Abstract: The major part of care in type 2 diabetes is in the hands of the patient so the focus of educational interventions should be on the person behind the disease. An experience-based group education programme that actively promotes participants’ reflection and understanding has been designed and implemented in cooperation with the Swedish Pharmacy. The regression model presented in Paper I revealed the importance of self-perceived role in diabetes management. Blood glucose control two years after baseline was improved for participants who described themselves as having an active role in their treatment, compared to those taking on a passive or a compliant role. Paper II described the resulting categories from content analysis of three open-ended questions about participants’ role, goal and support needs in diabetes management. The people taking care of diabetes most effectively and needing least support were called Disease Managers; those following the health professionals’ orders and depending on regular controls were categorised as Compliant, whereas the Disheartened had difficulties in achieving good metabolic control and often described both medical and social obstacles. These three self-management profiles were strongly correlated to metabolic outcomes.
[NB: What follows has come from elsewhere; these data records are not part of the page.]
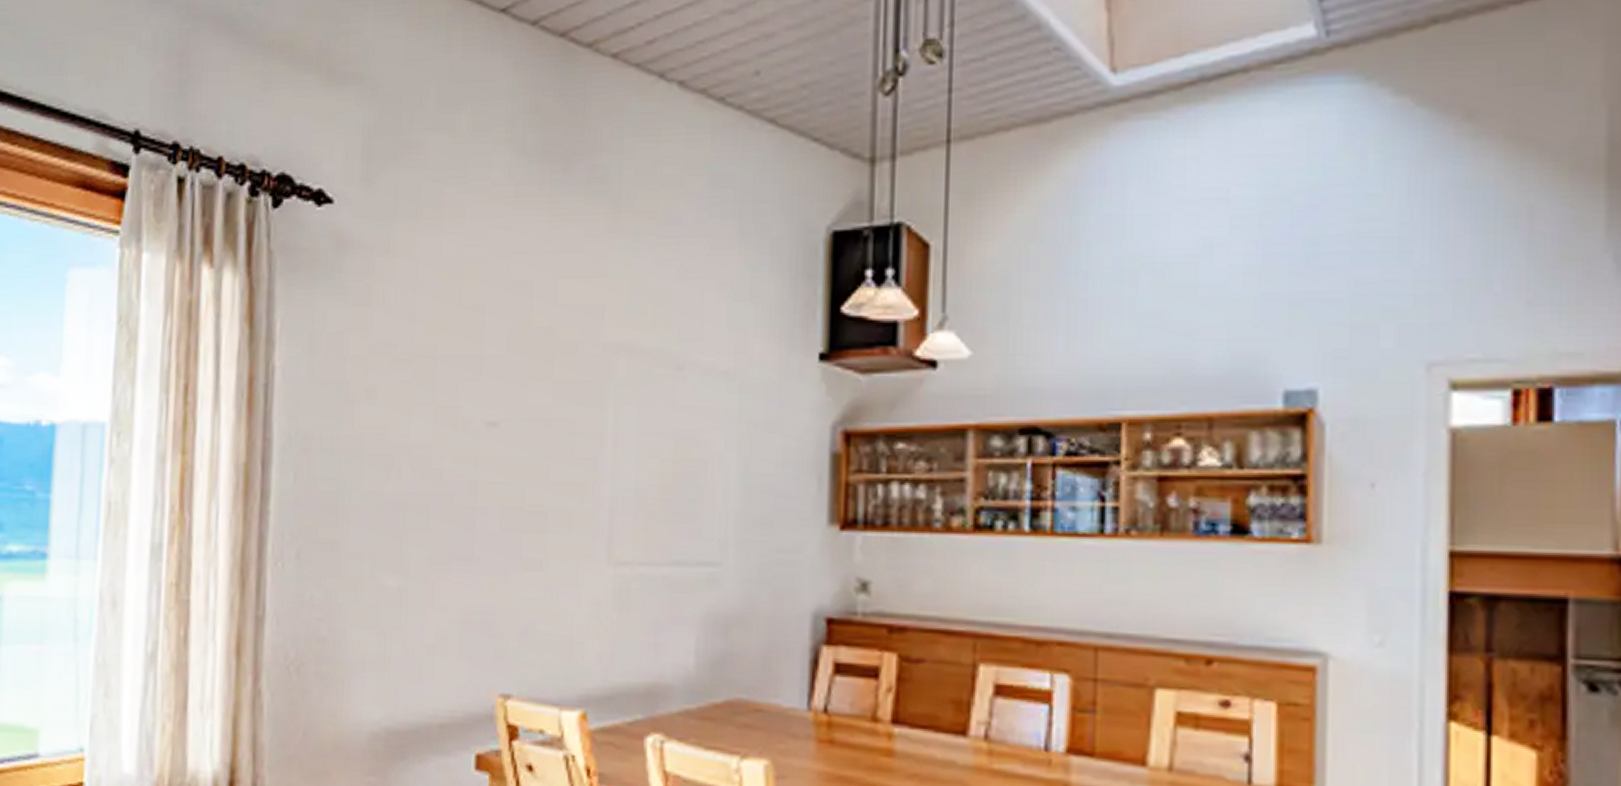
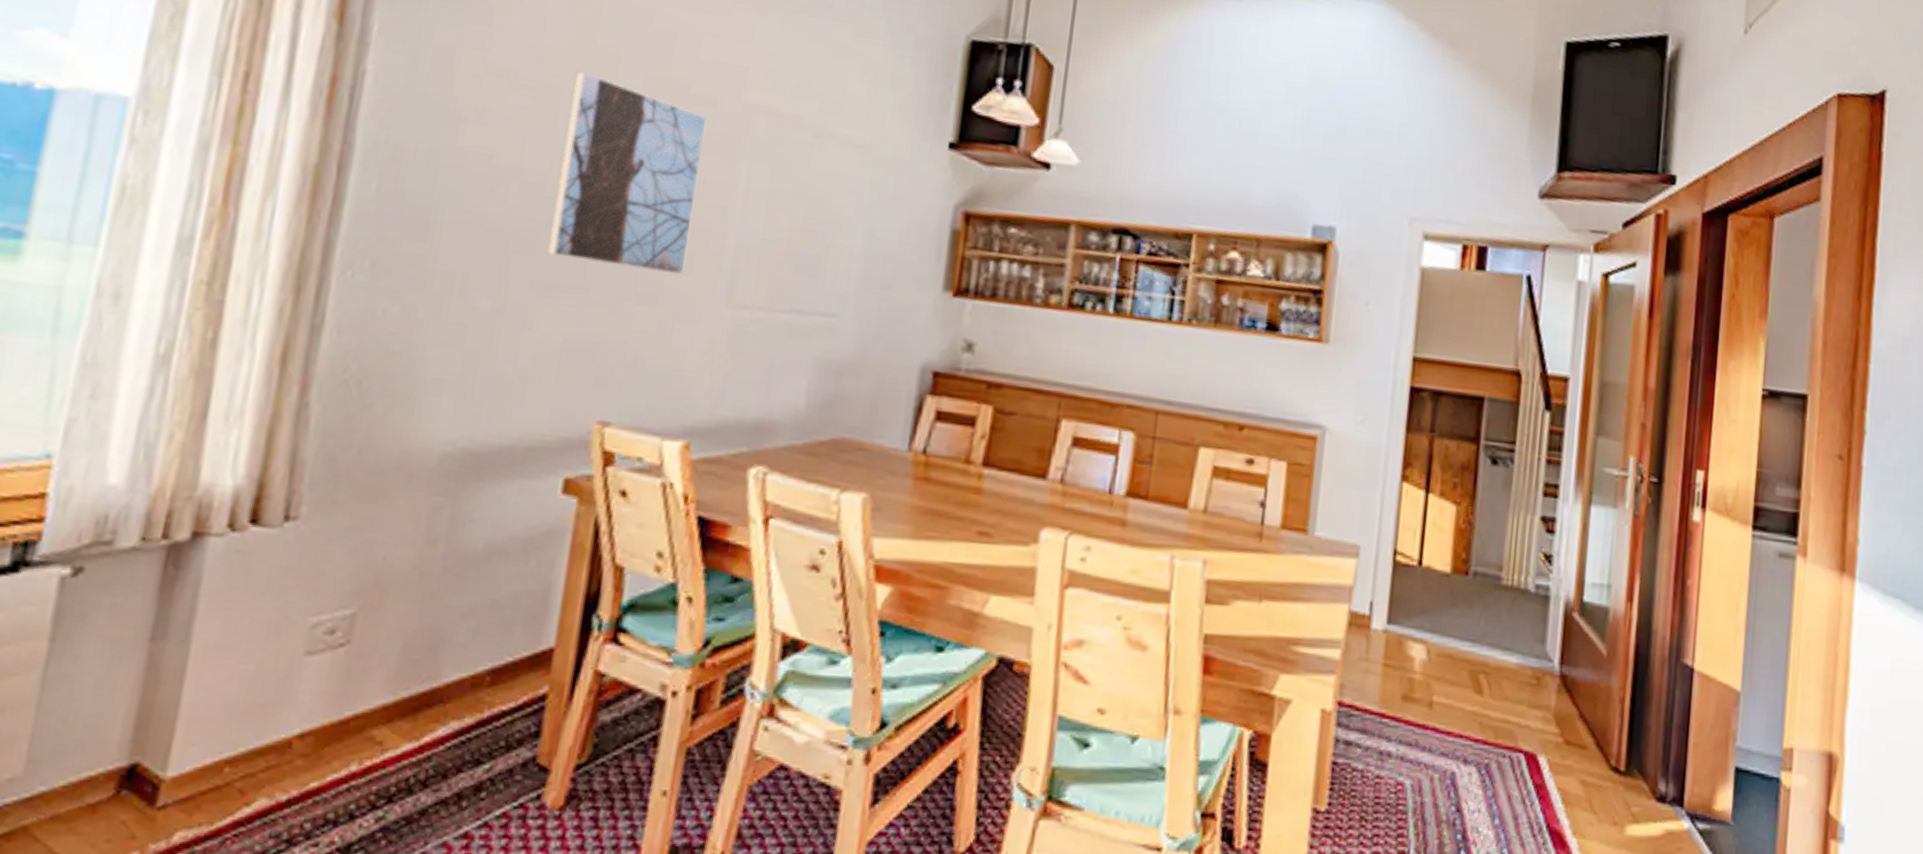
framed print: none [438,337,571,536] -> present [546,71,707,276]

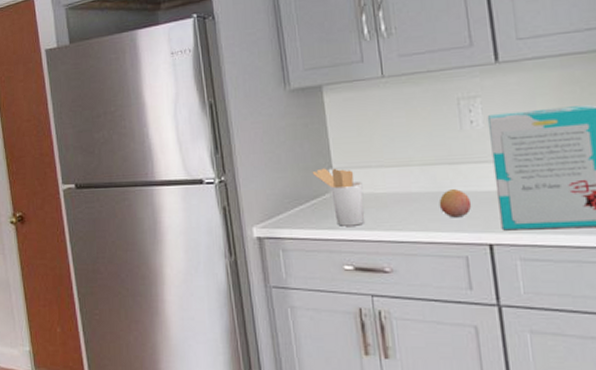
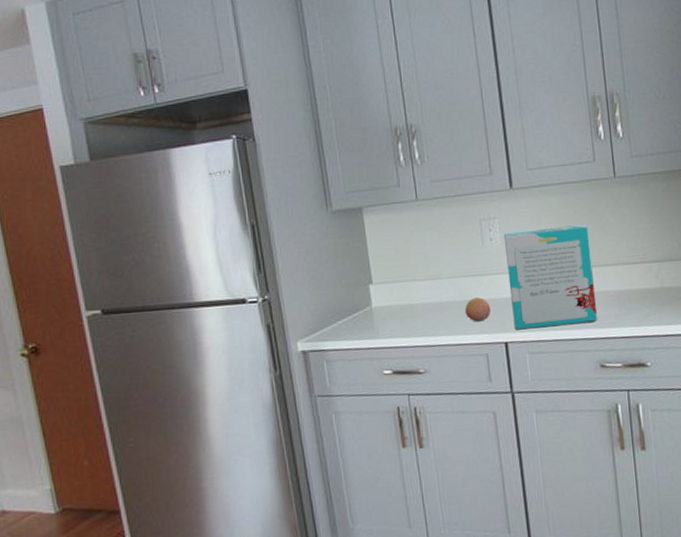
utensil holder: present [312,168,365,226] -> none [353,283,402,336]

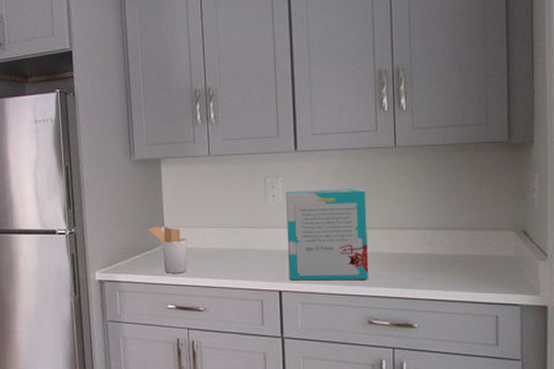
utensil holder: none [353,283,402,336] -> present [147,226,187,273]
fruit: present [464,297,491,322] -> none [244,248,269,270]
In Paper III perceptions of diabetes management were reassessed: perceptions were only stable in approximately half of participants, thus providing evidence for a dynamic model of learning self-management in diabetes. The three self-management profiles still correlated with metabolic outcomes. In paper IV the long-term metabolic outcome (HbA1c) of the study population was investigated. Metabolic control was stable up to seven years following the intervention, in contrast to the metabolic deterioration often present in diabetes. The main message of this thesis is that participants’ self-perceived role had a major influence on metabolic outcomes. Assessing self-management profiles both in diabetes and possibly other chronic conditions can help health care providers to tailor their educational efforts accordingly. Furthermore, this experience-based patient education programme outside the framework of routine diabetes care has the potential to stabilise metabolic control on the long run effectively.